ASSIGNED TASK
Please repeat the records below from the line with "What is the range" to the line with "Which series has", both lines included, and leave the pictures out of your answer.

ENTRIES SUPPLIED

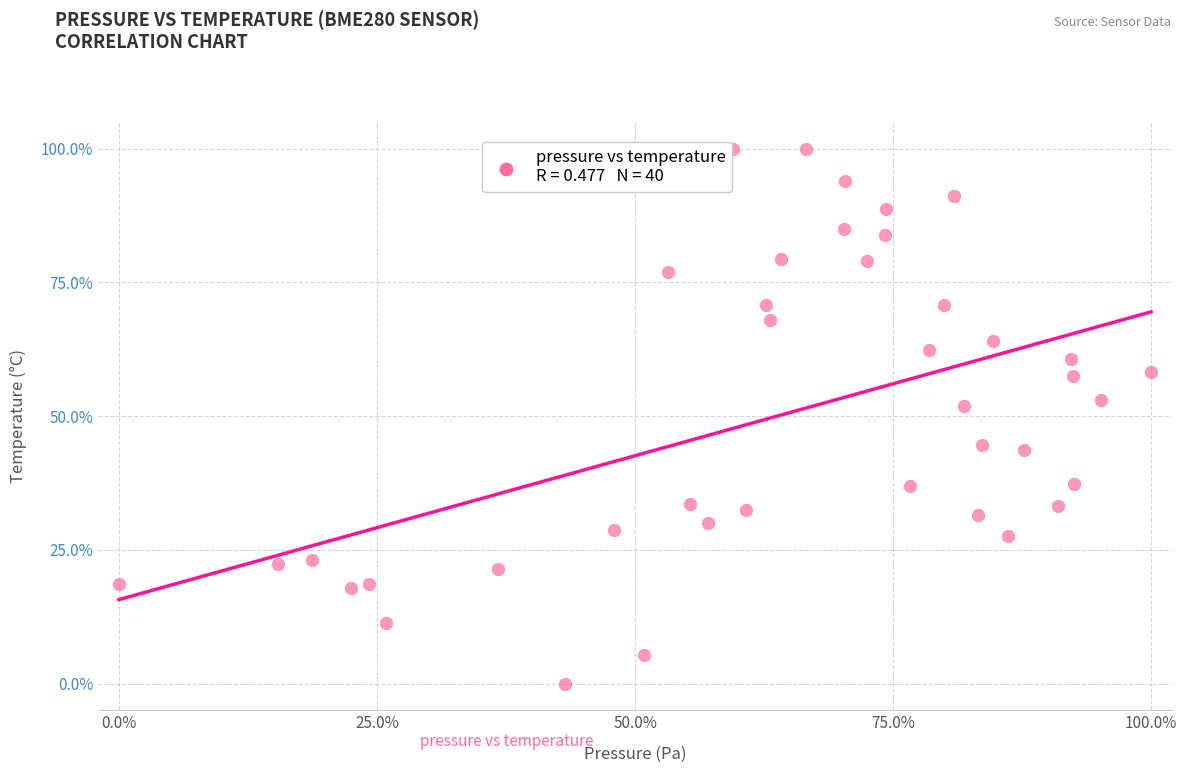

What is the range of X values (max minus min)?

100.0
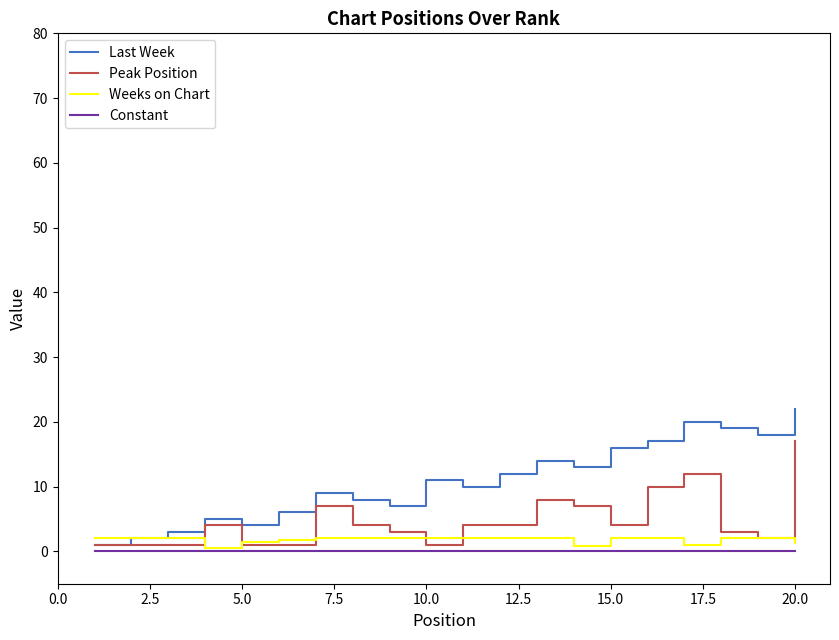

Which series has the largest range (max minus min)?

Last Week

--

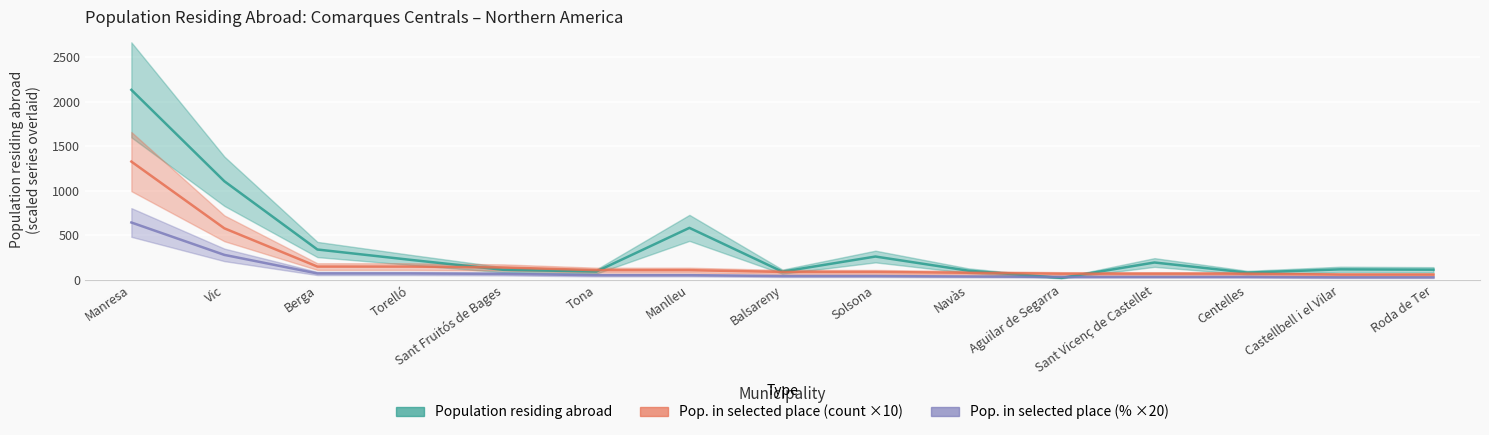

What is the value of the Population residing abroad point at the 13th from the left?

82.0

EXERCISE RESULT
What is the range of X values (max minus min)?

100.0

Which series has the largest range (max minus min)?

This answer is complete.